The defendant also cites the case of People v. Rodríguez, 66 P.R.R. 881, wherein we said:
“Pursuant to the above-copied Section, resistance on the part of the woman is an essential element of the crime. In the absence of such resistance, it is understood that the act was committed with her consent. A mere refusal to consent is not sufficient. The resistance must be real and to such a degree that it may be overcome only by force or violence unless the woman should be prevented from resisting by reason of threats of great and immediate bodily harm, accompanied by apparent power of execution.”
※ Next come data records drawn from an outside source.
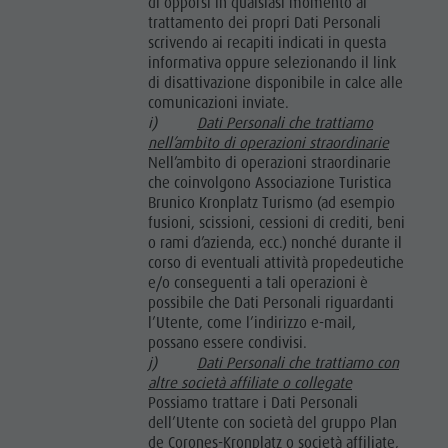
di opporsi in qualsiasi momento al
trattamento dei propri Dati Personali
scrivendo ai recapiti indicati in questa
informativa oppure selezionando il link
di disattivazione disponibile in calce alle
comunicazioni inviate.
i)
Dati Personali che trattiamo
nell’ambito di operazioni straordinarie
Nell’ambito di operazioni straordinarie
che coinvolgono Associazione Turistica
Brunico Kronplatz Turismo (ad esempio
fusioni, scissioni, cessioni di crediti, beni
o rami d’azienda, ecc.) nonché durante il
corso di eventuali attività propedeutiche
e/o conseguenti a tali operazioni è
possibile che Dati Personali riguardanti
l’Utente, come l’indirizzo e-mail,
possano essere condivisi.
j)
Dati Personali che trattiamo con
altre società affiliate o collegate
Possiamo trattare i Dati Personali
dell’Utente con società del gruppo Plan
de Corones-Kronplatz o società affiliate,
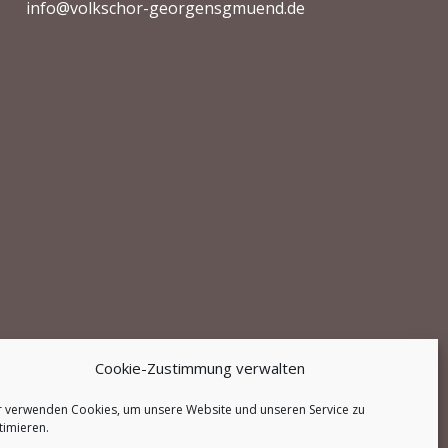
info@volkschor-georgensgmuend.de
Cookie-Zustimmung verwalten
r verwenden Cookies, um unsere Website und unseren Service zu
timieren.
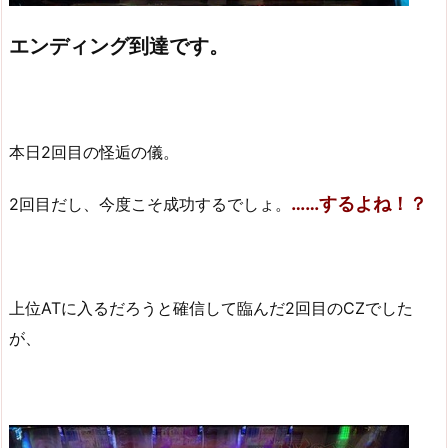
エンディング到達です。
本日2回目の怪逅の儀。
……するよね！？
2回目だし、今度こそ成功するでしょ。
上位ATに入るだろうと確信して臨んだ2回目のCZでした
が、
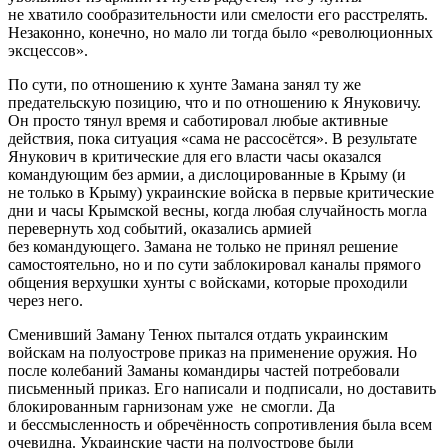
не хватило сообразительности или смелости его расстрелять.
Незаконно, конечно, но мало ли тогда было «революционных
эксцессов».
По сути, по отношению к хунте Замана занял ту же
предательскую позицию, что и по отношению к Януковичу.
Он просто тянул время и саботировал любые активные
действия, пока ситуация «сама не рассосётся». В результате
Янукович в критические для его власти часы оказался
командующим без армии, а дислоцированные в Крыму (и
не только в Крыму) украинские войска в первые критические
дни и часы Крымской весны, когда любая случайность могла
перевернуть ход событий, оказались армией
без командующего. Замана не только не принял решение
самостоятельно, но и по сути заблокировал каналы прямого
общения верхушки хунты с войсками, которые проходили
через него.
Сменивший Заману Тенюх пытался отдать украинским
войскам на полуострове приказ на применение оружия. Но
после колебаний Заманы командиры частей потребовали
письменный приказ. Его написали и подписали, но доставить
блокированным гарнизонам уже не смогли. Да
и бессмысленность и обречённость сопротивления была всем
очевидна. Украинские части на полуострове были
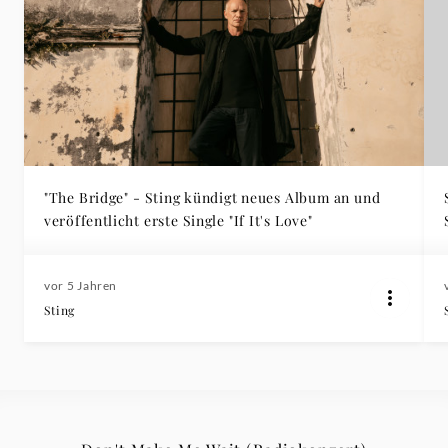
"The Bridge" - Sting kündigt neues Album an und
veröffentlicht erste Single "If It's Love"
vor 5 Jahren
Sting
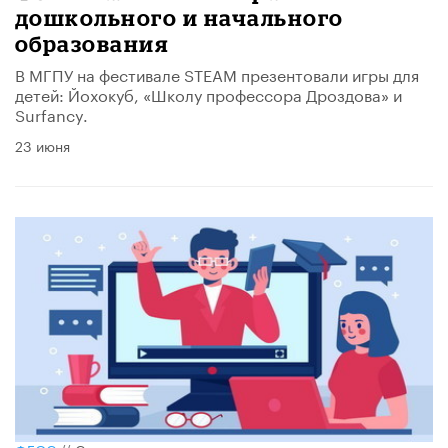
дошкольного и начального
образования
В МГПУ на фестивале STEAM презентовали игры для
детей: Йохокуб, «Школу профессора Дроздова» и
Surfancy.
23 июня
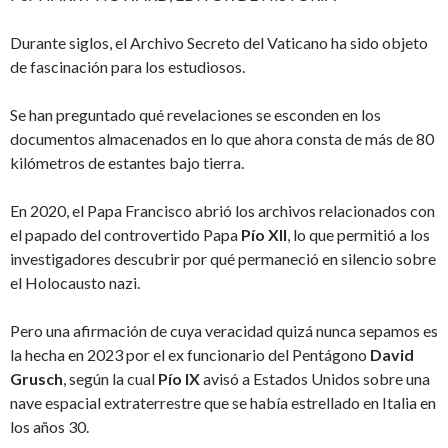
Durante siglos, el Archivo Secreto del Vaticano ha sido objeto
de fascinación para los estudiosos.
Se han preguntado qué revelaciones se esconden en los
documentos almacenados en lo que ahora consta de más de 80
kilómetros de estantes bajo tierra.
En 2020, el Papa Francisco abrió los archivos relacionados con
el papado del controvertido Papa
Pío XII
, lo que permitió a los
investigadores descubrir por qué permaneció en silencio sobre
el Holocausto nazi.
Pero una afirmación de cuya veracidad quizá nunca sepamos es
la hecha en 2023 por el ex funcionario del Pentágono
David
Grusch
, según la cual
Pío IX
avisó a Estados Unidos sobre una
nave espacial extraterrestre que se había estrellado en Italia en
los años 30.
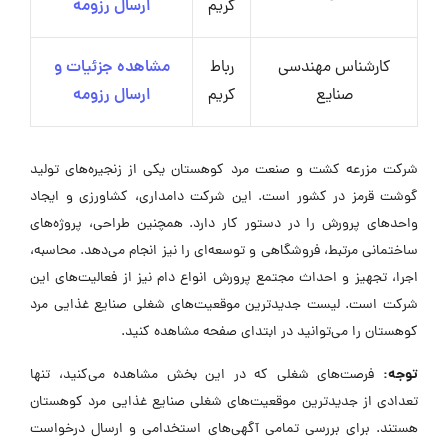
کریم
ارسال رزومه
کارشناس مهندسی
رباط
مشاهده جزئیات و
صنایع
کریم
ارسال رزومه
شرکت مزرعه کشت و صنعت مرد کوهستان یکی از زنجیره‌های تولید
گوشت قرمز در کشور است. این شرکت دامداری، کشاورزی و ایجاد
واحدهای پرورش را در دستور کار دارد. همچنین طراحی، پروژه‌های
ساختمانی مرتبط، فروشگاهی و توسعه‌ای را نیز انجام می‌دهد. محاسبه،
اجرا، تجهیز و احداث مجتمع پرورش انواع دام نیز از فعالیت‌های این
شرکت است. لیست جدیدترین موقعیت‌های شغلی صنایع غذایی مرد
کوهستان را می‌توانید در ابتدای صفحه مشاهده کنید.
توجه:
فرصت‌های شغلی که در این بخش مشاهده می‌کنید، تنها
تعدادی از جدیدترین موقعیت‌های شغلی صنایع غذایی مرد کوهستان
هستند. برای بررسی تمامی آگهی‌های استخدامی و ارسال درخواست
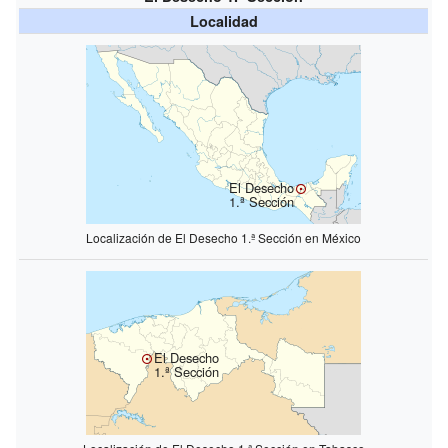
Localidad
El Desecho
1.ª Sección
Localización de El Desecho 1.ª Sección en México
El Desecho
1.ª Sección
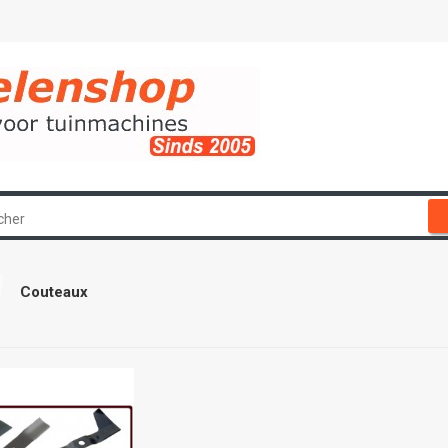
Couteaux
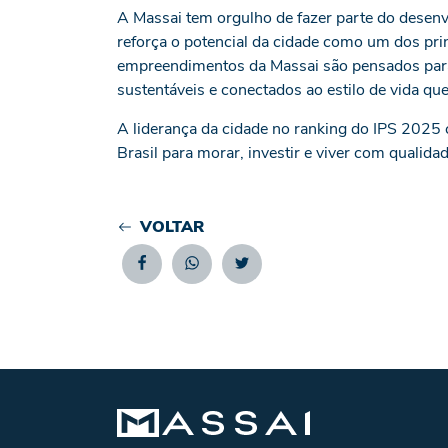
A Massai tem orgulho de fazer parte do desen
reforça o potencial da cidade como um dos prin
empreendimentos da Massai são pensados par
sustentáveis e conectados ao estilo de vida qu
A liderança da cidade no ranking do IPS 2025 
Brasil para morar, investir e viver com qualidad
VOLTAR
Facebook
Whatsapp
Twitter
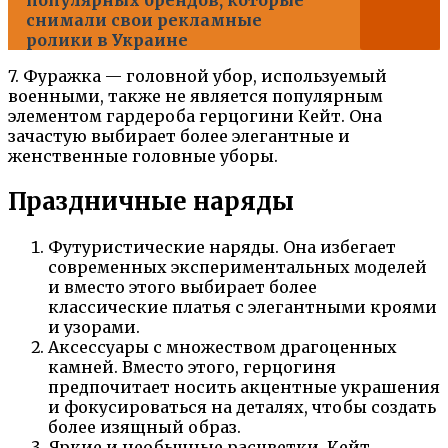
снимали свои рекламные
ролики в Украине
7. Фуражка — головной убор, используемый
военными, также не является популярным
элементом гардероба герцогини Кейт. Она
зачастую выбирает более элегантные и
женственные головные уборы.
Праздничные наряды
Футуристические наряды. Она избегает
современных экспериментальных моделей
и вместо этого выбирает более
классические платья с элегантными кроями
и узорами.
Аксессуары с множеством драгоценных
камней. Вместо этого, герцогиня
предпочитает носить акцентные украшения
и фокусироваться на деталях, чтобы создать
более изящный образ.
Яркие и необычные расцветки. Кейт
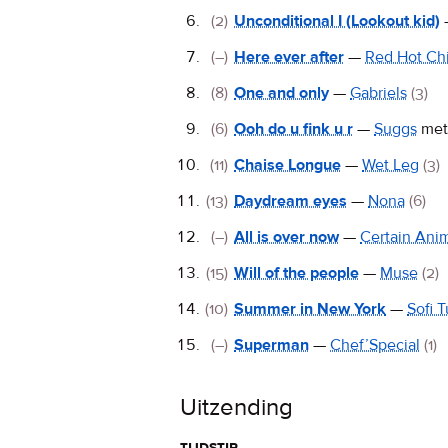
(2)
Unconditional I (Lookout kid)
(–)
Here ever after
—
Red Hot Chi
(8)
One and only
—
Gabriels
(3)
(6)
Ooh do u fink u r
—
Suggs
me
(11)
Chaise Longue
—
Wet Leg
(3)
(13)
Daydream eyes
—
Nona
(6)
(–)
All is over now
—
Certain Ani
(15)
Will of the people
—
Muse
(2)
(10)
Summer in New York
—
Sofi 
(–)
Superman
—
Chef’Special
(1)
Uitzending
tijdstip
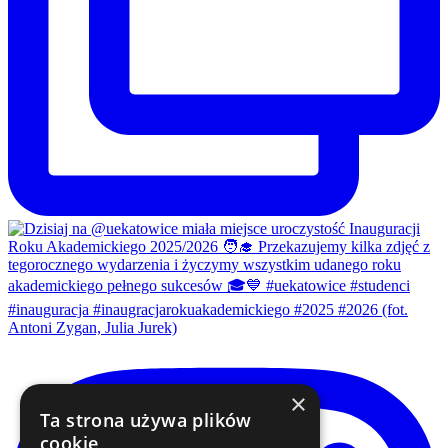
×
Ta strona używa plików
cookie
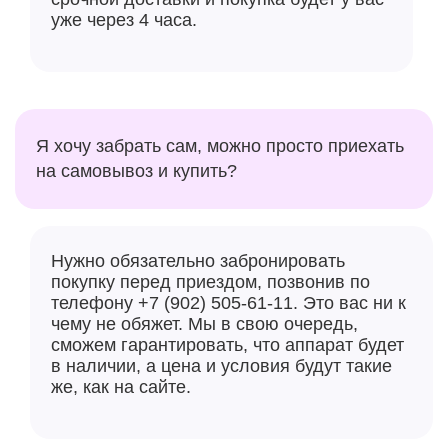
уже через 4 часа.
Я хочу забрать сам, можно просто приехать
на самовывоз и купить?
Нужно обязательно забронировать
покупку перед приездом, позвонив по
телефону +7 (902) 505-61-11. Это вас ни к
чему не обяжет. Мы в свою очередь,
сможем гарантировать, что аппарат будет
в наличии, а цена и условия будут такие
же, как на сайте.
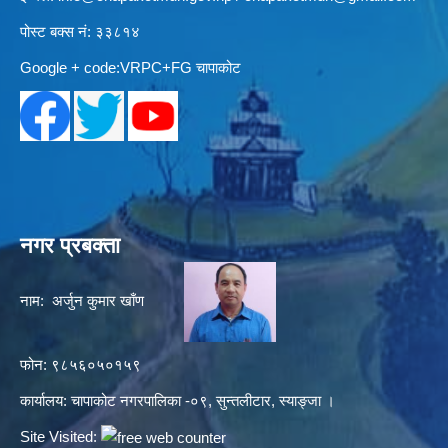
पोस्ट बक्स नं: ३३८१४
Google + code:VRPC+FG चापाकोट
नगर प्रबक्ता
नाम: अर्जुन कुमार खाँण
फोन: ९८५६०५०१५९
कार्यालय: चापाकोट नगरपालिका -०९, सुन्तलीटार, स्याङ्जा ।
Site Visited:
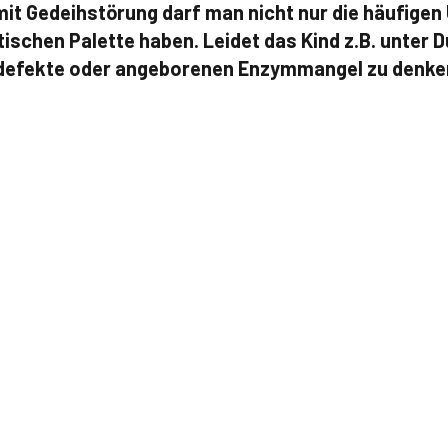
mit Gedeihstörung darf man nicht nur die häufigen
ischen Palette haben. Leidet das Kind z.B. unter D
defekte oder angeborenen Enzymmangel zu denke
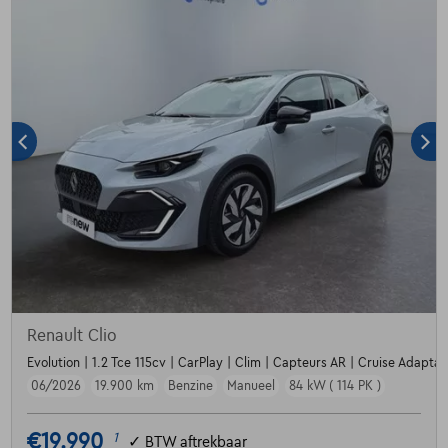
Renault Clio
Evolution | 1.2 Tce 115cv | CarPlay | Clim | Capteurs AR | Cruise Adaptati
06/2026
19.900 km
Benzine
Manueel
84 kW ( 114 PK )
€19.990
1
✓
BTW aftrekbaar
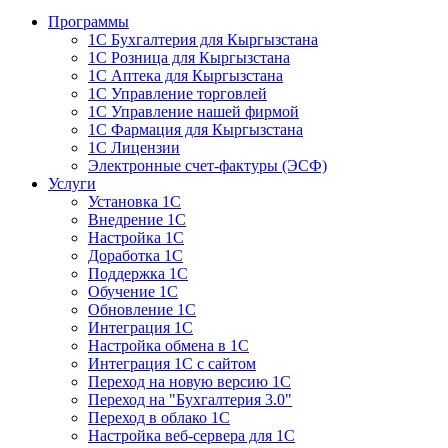
Программы
1С Бухгалтерия для Кыргызстана
1С Розница для Кыргызстана
1С Аптека для Кыргызстана
1С Управление торговлей
1С Управление нашей фирмой
1С Фармация для Кыргызстана
1С Лицензии
Электронные счет-фактуры (ЭСФ)
Услуги
Установка 1С
Внедрение 1С
Настройка 1С
Доработка 1С
Поддержка 1С
Обучение 1С
Обновление 1С
Интеграция 1С
Настройка обмена в 1С
Интеграция 1С с сайтом
Переход на новую версию 1С
Переход на "Бухгалтерия 3.0"
Переход в облако 1С
Настройка веб-сервера для 1С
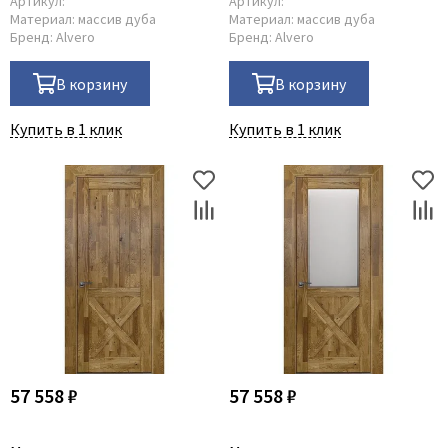
Артикул:
Артикул:
Материал:
массив дуба
Материал:
массив дуба
Бренд:
Alvero
Бренд:
Alvero
В корзину
В корзину
Купить в 1 клик
Купить в 1 клик
57 558 ₽
57 558 ₽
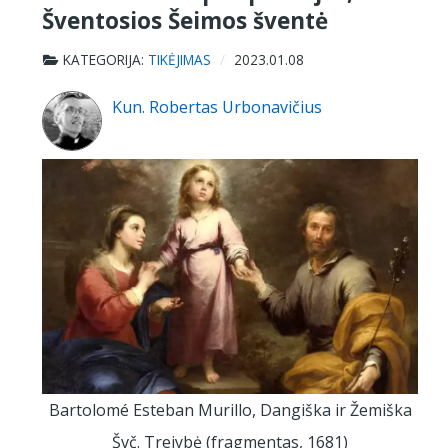
Šventosios Šeimos šventė
KATEGORIJA:
TIKĖJIMAS
2023.01.08
Kun. Robertas Urbonavičius
Bartolomé Esteban Murillo, Dangiška ir Žemiška
Švč. Trejybė (fragmentas, 1681)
We have already seen, from the affidavit of the appellant, how the resistance offered by the prosecutrix was overcome by force. It is true that the appellant in his affidavit tries to exculpate himself and to place all the blame on his companions, confining himself to the admission that he also attempted to have sexual intercourse with the prosecutrix after his companions had done it, but “without using any force,’7 and when he saw that she refused, he withdrew.
What greater resistance could be offered by a defenseless woman in her struggle against these three men who were anxious to have carnal copulation with her? Does the appellant claim that the woman should have defended herself with her fists against three men, undoubtedly exposing herself to the risk of receiving great bodily harm or perhaps death?
The ease of People v. Rodríguez, supra, has not the scope attributed to it by the appellant. What that case holds is that the resistance “must be real and to such a degree that [593]*593it may be overcome only by force or violence, unless tbe woman should be prevented from resisting by reason of threats of great and immediate bodily harm, accompanied by apparent power of execution.”
That case contemplates two distinct situations: (a) that the resistance of the woman be overcome by force, as happened in the instant case; or (b) that the woman be prevented from offering resistance by reason of threats of great and immediate bodily harm. The first modality was fulfilled, for it was proved, by the testimony of the prosecutrix and by that of the appellant himself, that she offered all the resistance she could offer under the circumstances. It is true that the appellant denies having had sexual intercourse with her; but the fact is, according to his own statements, that at the time the woman was trying to get accommodation for herself in an automobile in order to travel to her home, the appellant was about to enter a motion-picture theater; yet he changed his plans in order to go with his companions, without the reasons therefor appearing from the record, and joined them in their venture. According to his affidavit, he was all the time in the company of the other two men, on whom he now seeks to throw all the blame, and, as we have seen, the woman testified that he did not confine his intervention to making proposals to her but that he was the first one to have sexual intercourse with her against her will and overcoming her resistance by force.
The only error assigned by the appellant is nonexistent, and since it does not appear that any reversible error has been committed, the judgment appealed from should be affirmed.